As Knock Out started to benefit from word-of-mouth success, Hutton says they were able to let the rose tell its own story. By 2008 it had grown from a single variety to a family, with the introductions of Blushing Knock Out (2004), Pink Knock Out and Double Knock Out (2005), Rainbow Knock Out (2007 AARS winner), and Pink Double Knock Out and Sunny Knock Out in 2008. The sales numbers started growing very significantly.
Kyle McKean, began the work of creating Knock Out as a brand, developing a consistent look and marketing materials. “In 2008 we began to build a strategy on a yearly basis with a lot of print and online advertising, as well as partnerships with personalities such as P. Allen Smith,” she says.
“We continued to push Knock Out as a really easy, low-maintenance flowering shrub so consumers new to gardening or scared of gardening would know they could incorporate this plant into their gardens with little work and no spraying,” McKean says.
It was important to make the variety identifiable at the retail level, McKean says, so they picked a pot color — a distinctive chartreuse green. In 2010 it became mandatory for licensees to use the colored pot.

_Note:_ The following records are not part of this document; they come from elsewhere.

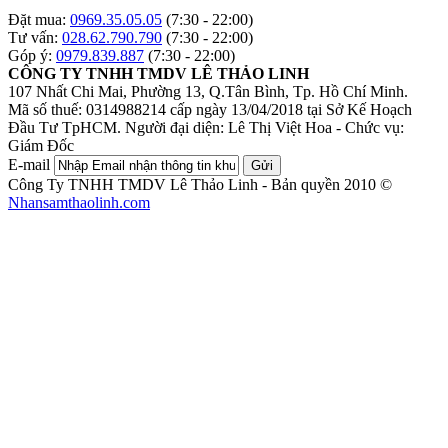
Đặt mua:
0969.35.05.05
(7:30 - 22:00)
Tư vấn:
028.62.790.790
(7:30 - 22:00)
Góp ý:
0979.839.887
(7:30 - 22:00)
CÔNG TY TNHH TMDV LÊ THẢO LINH
107 Nhất Chi Mai, Phường 13, Q.Tân Bình, Tp. Hồ Chí Minh.
Mã số thuế: 0314988214 cấp ngày 13/04/2018 tại Sở Kế Hoạch
Đầu Tư TpHCM.
Người đại diện: Lê Thị Việt Hoa - Chức vụ:
Giám Đốc
E-mail
Gửi
Công Ty TNHH TMDV Lê Thảo Linh - Bản quyền 2010 ©
Nhansamthaolinh.com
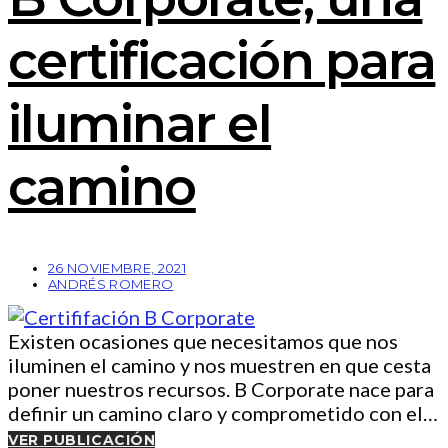
certificación para
iluminar el
camino
26 NOVIEMBRE, 2021
ANDRÉS ROMERO
Existen ocasiones que necesitamos que nos
iluminen el camino y nos muestren en que cesta
poner nuestros recursos. B Corporate nace para
definir un camino claro y comprometido con el…
VER PUBLICACIÓN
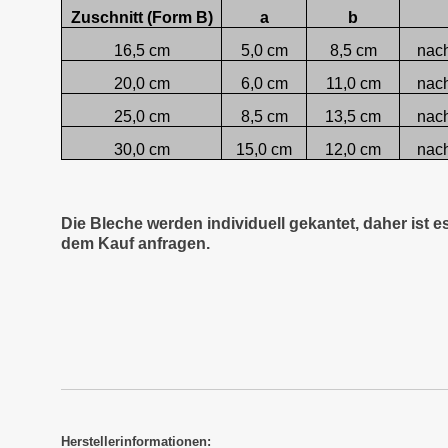
Zuschnitt (Form B)
a
b
16,5 cm
5,0 cm
8,5 cm
nac
20,0 cm
6,0 cm
11,0 cm
nac
25,0 cm
8,5 cm
13,5 cm
nac
30,0 cm
15,0 cm
12,0 cm
nac
Die Bleche werden individuell gekantet, daher ist 
dem Kauf anfragen.
Herstellerinformationen:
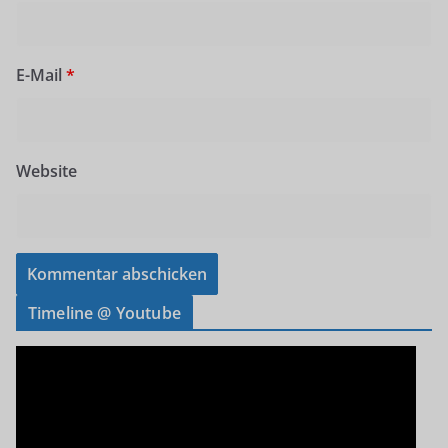
E-Mail
*
Website
Timeline @ Youtube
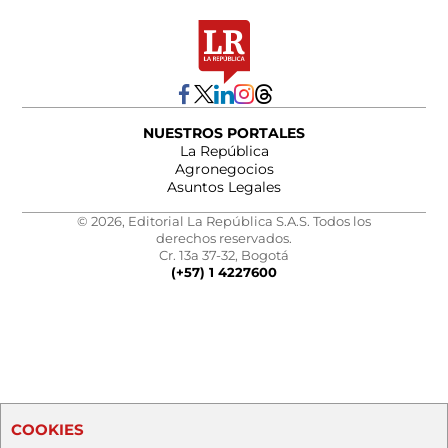
NUESTROS PORTALES
La República
Agronegocios
Asuntos Legales
© 2026, Editorial La República S.A.S. Todos los
derechos reservados.
Cr. 13a 37-32, Bogotá
(+57) 1 4227600
COOKIES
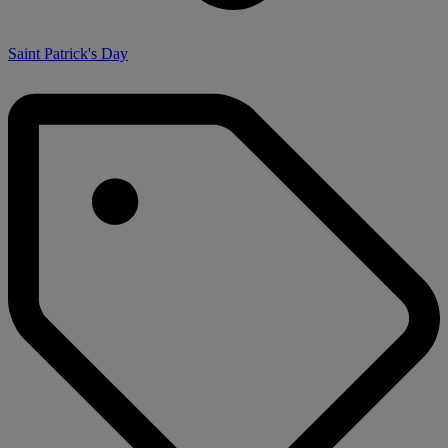
Saint Patrick's Day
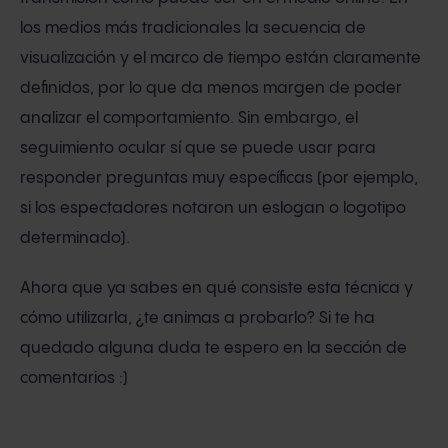
los medios más tradicionales la secuencia de
visualización y el marco de tiempo están claramente
definidos, por lo que da menos margen de poder
analizar el comportamiento. Sin embargo, el
seguimiento ocular sí que se puede usar para
responder preguntas muy específicas (por ejemplo,
si los espectadores notaron un eslogan o logotipo
determinado).
Ahora que ya sabes en qué consiste esta técnica y
cómo utilizarla, ¿te animas a probarlo? Si te ha
quedado alguna duda te espero en la sección de
comentarios :)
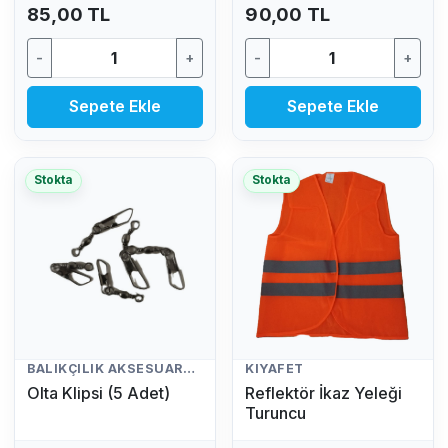
85,00 TL
90,00 TL
-
+
-
+
Sepete Ekle
Sepete Ekle
Stokta
Stokta
BALIKÇILIK AKSESUARLARI
KIYAFET
Olta Klipsi (5 Adet)
Reflektör İkaz Yeleği
Turuncu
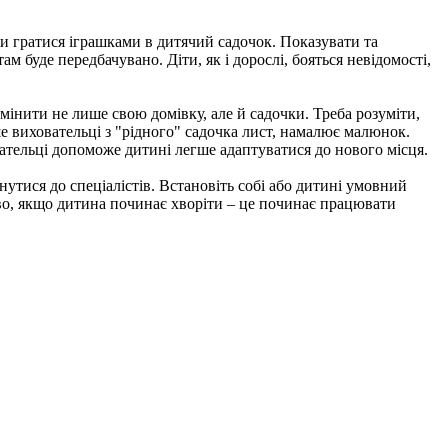
и гратися іграшками в дитячий садочок. Показувати та
там буде передбачувано. Діти, як і дорослі, бояться невідомості,
змінити не лише свою домівку, але й садочки. Треба розуміти,
е виховательці з "рідного" садочка лист, намалює малюнок.
вательці допоможе дитині легше адаптуватися до нового місця.
тися до спеціалістів. Встановіть собі або дитині умовний
иво, якщо дитина починає хворіти – це починає працювати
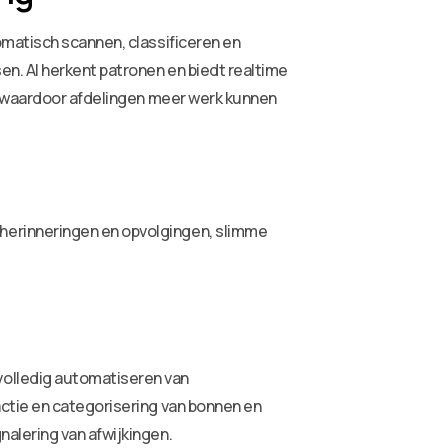
omatisch scannen, classificeren en
n. AI herkent patronen en biedt realtime
n, waardoor afdelingen meer werk kunnen
herinneringen en opvolgingen, slimme
volledig automatiseren van
ctie en categorisering van bonnen en
alering van afwijkingen.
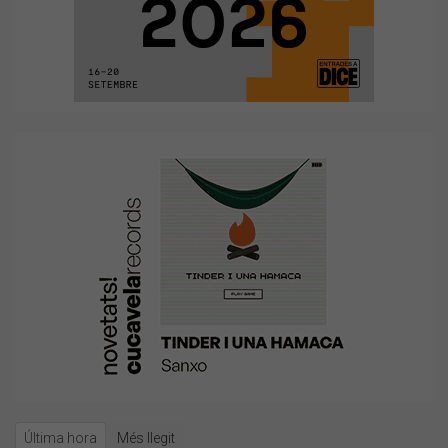
Última hora
Més llegit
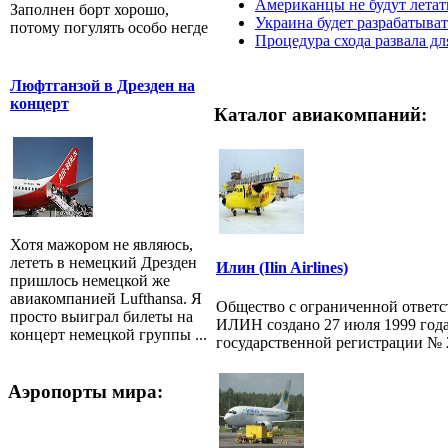
Американцы не будут лета
Заполнен борт хорошо,
Украина будет разрабатыва
потому погулять особо негде
Процедура схода развала дл
Люфтганзой в Дрезден на
концерт
Каталог авиакомпаний:
Хотя мажором не являюсь,
лететь в немецкий Дрезден
Илин (Ilin Airlines)
пришлось немецкой же
авиакомпанией Lufthansa. Я
Общество с ограниченной ответ
просто выиграл билеты на
ИЛИН создано 27 июля 1999 года
концерт немецкой группы ...
государственной регистрации № 29
Аэропорты мира:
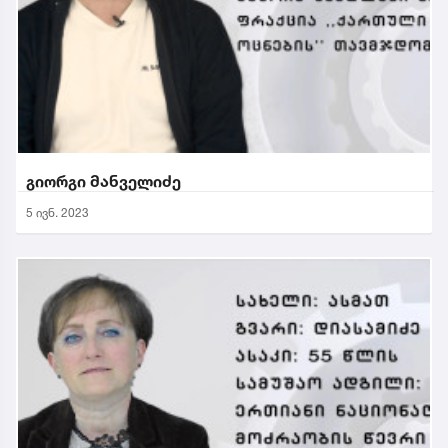
გიორგი მანველიძე
5 ივნ. 2023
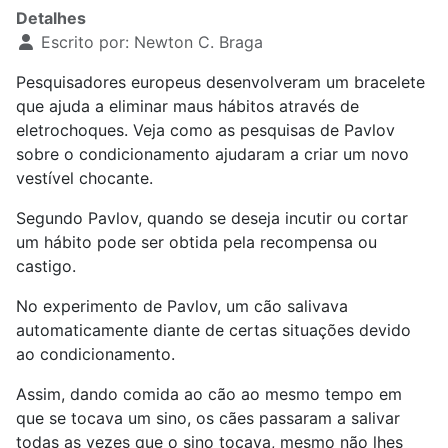
Detalhes
Escrito por:
Newton C. Braga
Pesquisadores europeus desenvolveram um bracelete
que ajuda a eliminar maus hábitos através de
eletrochoques. Veja como as pesquisas de Pavlov
sobre o condicionamento ajudaram a criar um novo
vestível chocante.
Segundo Pavlov, quando se deseja incutir ou cortar
um hábito pode ser obtida pela recompensa ou
castigo.
No experimento de Pavlov, um cão salivava
automaticamente diante de certas situações devido
ao condicionamento.
Assim, dando comida ao cão ao mesmo tempo em
que se tocava um sino, os cães passaram a salivar
todas as vezes que o sino tocava, mesmo não lhes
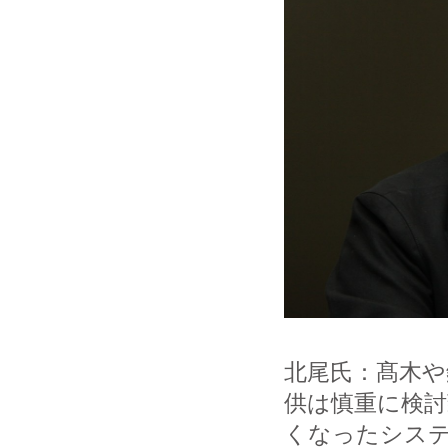
北尾氏：髙木
供は慎重に検
くなったシス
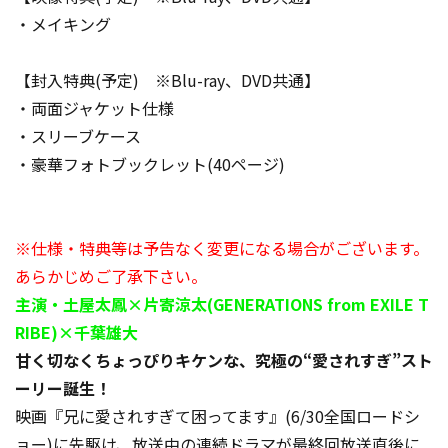
・メイキング
【封入特典(予定) ※Blu-ray、DVD共通】
・両面ジャケット仕様
・スリーブケース
・豪華フォトブックレット(40ページ)
※仕様・特典等は予告なく変更になる場合がございます。
あらかじめご了承下さい。
主演・土屋太鳳×片寄涼太(GENERATIONS from EXILE T
RIBE)×千葉雄大
甘く切なくちょっぴりキケンな、究極の“愛されすぎ”スト
ーリー誕生！
映画『兄に愛されすぎて困ってます』(6/30全国ロードシ
ョー)に先駆け、放送中の連続ドラマが最終回放送直後に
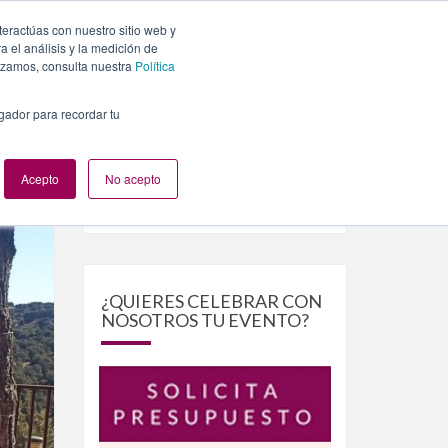
teractúas con nuestro sitio web y
PLANES
NUESTROS EVENTOS
BLOG
CONTACTO
 el análisis y la medición de
lizamos, consulta nuestra
Política
egador para recordar tu
Acepto
No acepto
Buscar
Buscar
por:
¿QUIERES CELEBRAR CON
NOSOTROS TU EVENTO?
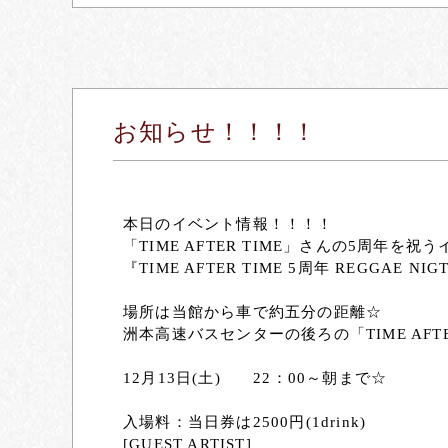
お知らせ！！！！
本日のイベント情報！！！！
「TIME AFTER TIME」さんの5周年を祝
『TIME AFTER TIME 5周年 REGGAE 
場所は当館から車で約五分の距離☆
洲本高速バスセンターの後ろの「TIME AFTE
12月13日(土) 22：00～朝まで☆
入場料：当日券は2500円(1drink)
[GUEST ARTIST]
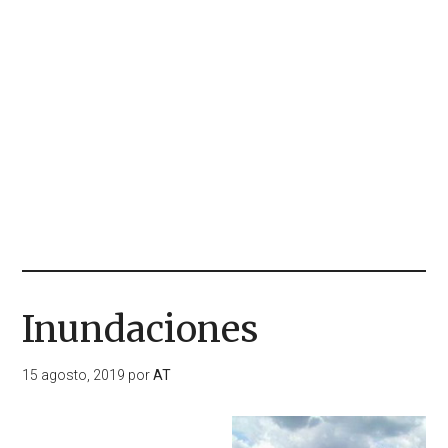
Inundaciones
15 agosto, 2019
por
AT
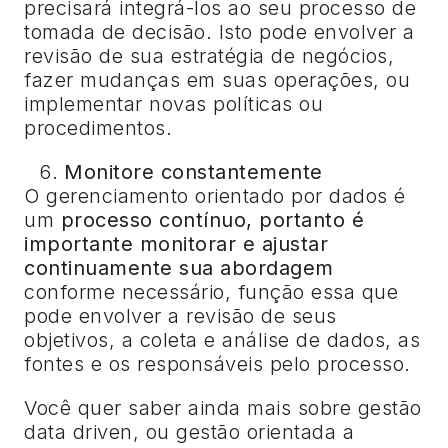
precisará integrá-los ao seu processo de
tomada de decisão. Isto pode envolver a
revisão de sua estratégia de negócios,
fazer mudanças em suas operações, ou
implementar novas políticas ou
procedimentos.
Monitore constantemente
O gerenciamento orientado por dados é
um
processo contínuo, portanto é
importante monitorar e ajustar
continuamente sua abordagem
conforme necessário, função essa que
pode envolver a revisão de seus
objetivos, a coleta e análise de dados, as
fontes e os responsáveis pelo processo.
Você quer saber ainda mais sobre gestão
data driven, ou gestão orientada a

“A lot of people [at Conard-Pyle] weren’t on board with the color at first, but I said it has to be memorable. It has to stand out so people will notice it,” McKean says. Since 2010 when everything launched, the green has become the color everyone associates with Knock Out. It spoke to the brand and let customers know the plants they were buying were authentic.”
Hutton hopes Knock Out can continue to be a game-changer.“Our next desire is to have Knock Out become the gateway to growing other kinds of roses”, he says. “We want to use the long coattails of Knock Out to bring more people to the experience of growing roses.”